Track similar words of specific column and use the most overlapped word for each line entry

8bastian8 · April 16, 2021, 9:10am

Hello,

I try to track similar words of specific column and use the most overlapped word for each line entry . In the picture below, you can see the specific column called “applicants”. If there are 3 words for example Toyota Motor, Toyota Auto Body Co Ltd (Jp) and Toyota… I like to replace every single line entry with the simple word “Toyota”. This precedure I would like to implement with all other line entries within column “applicants”. Can you help me with this precedure?

Bastian

bruno29a · April 16, 2021, 12:43pm

Hi @8bastian8 , In your example, “CO LTD” could be similar words. Unless when you say “track similar words”, do you mean from left to right, meaning each row of that column that starts with the same word (which in your example would TOYOTA)?

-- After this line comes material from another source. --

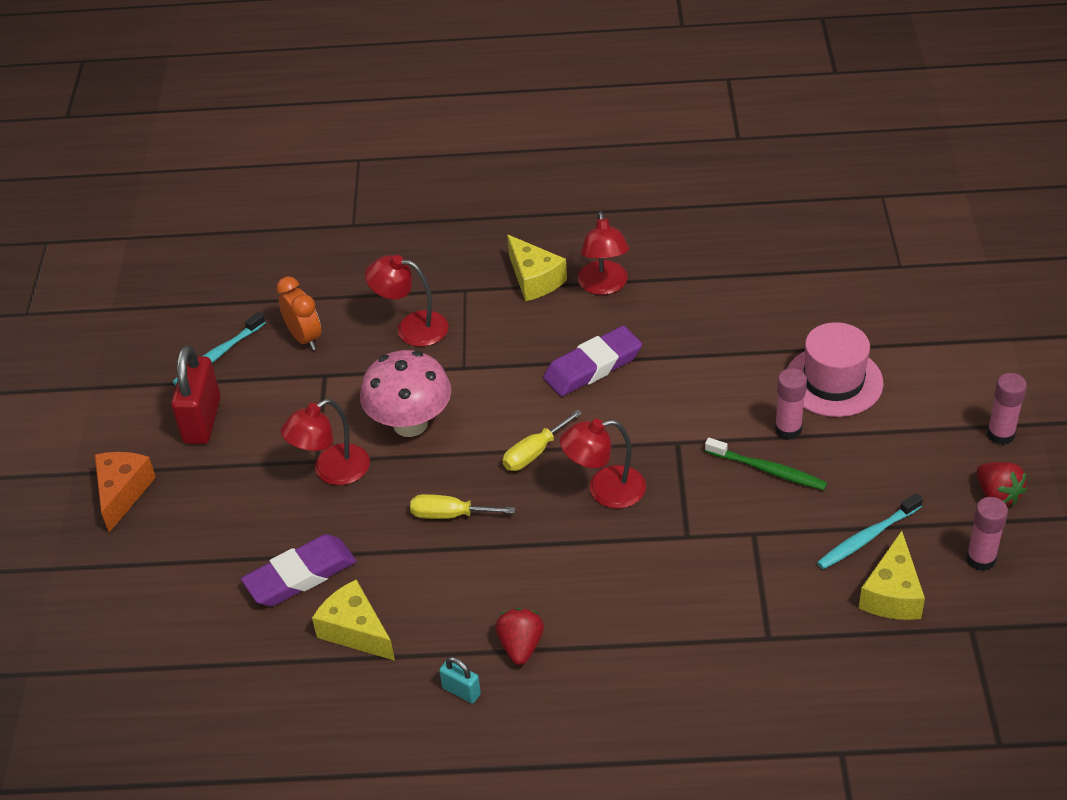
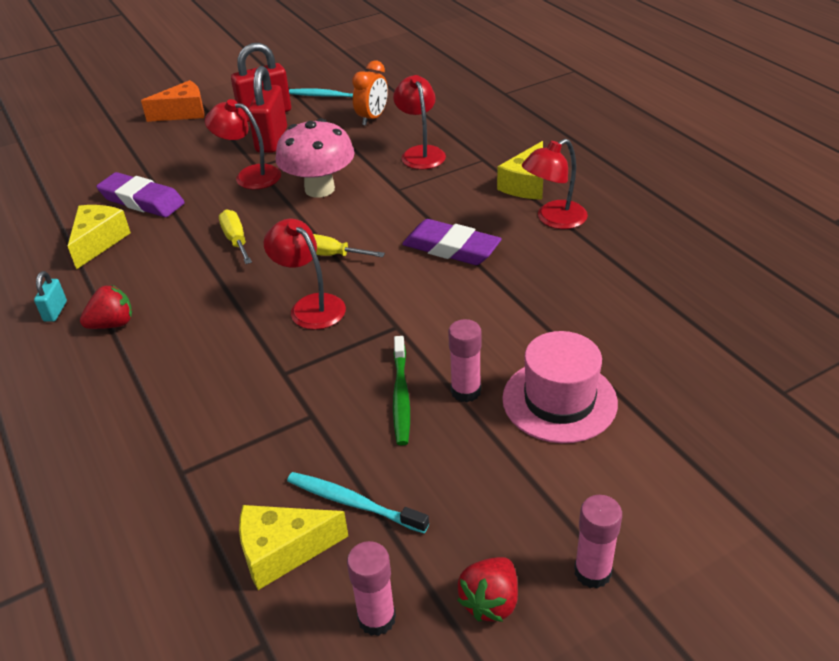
camera: 60 degrees right, 5 degrees down
(271, 432) = (272, 140): none -> red padlock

But you mentioned that it could be similar words, in which case, “TOYOTA MOTOR CO LTD” could qualify as result, as well as “TOYOTA MOTOR CO LTD [JP]”.

So, what is the logic to qualify “similar words”? Is it just the first word?

And is a word always separated by a space, or there could be other delimiters?

If it is just the first word and separator is always a space, then you could simply extract the first word of each row in that column.

Can you show us all unique applicants so we can see what type of pattern you are looking for?

8bastian8 · April 16, 2021, 1:34pm

PatentdatenbankNEW.xlsx (35.9 KB)
Hello,
I have looked through the column “Applicants” and It would be make sense If the first two terms within each row should be extracted. Is this possible?

Many thanks for your help. I just attached you the file!

bruno29a · April 16, 2021, 3:11pm

Hi @8bastian8 , it looks like you are adapting some logic on the fly

There’s only 1 case from your list that might be a problem:
COMMISSARIAT ENERGIE ATOMIQUE [FR]
COMMISSARIAT L ÉNERGIE ATOMIQUE ET AUX ÉNERGIES ALTERNATIVES [FR]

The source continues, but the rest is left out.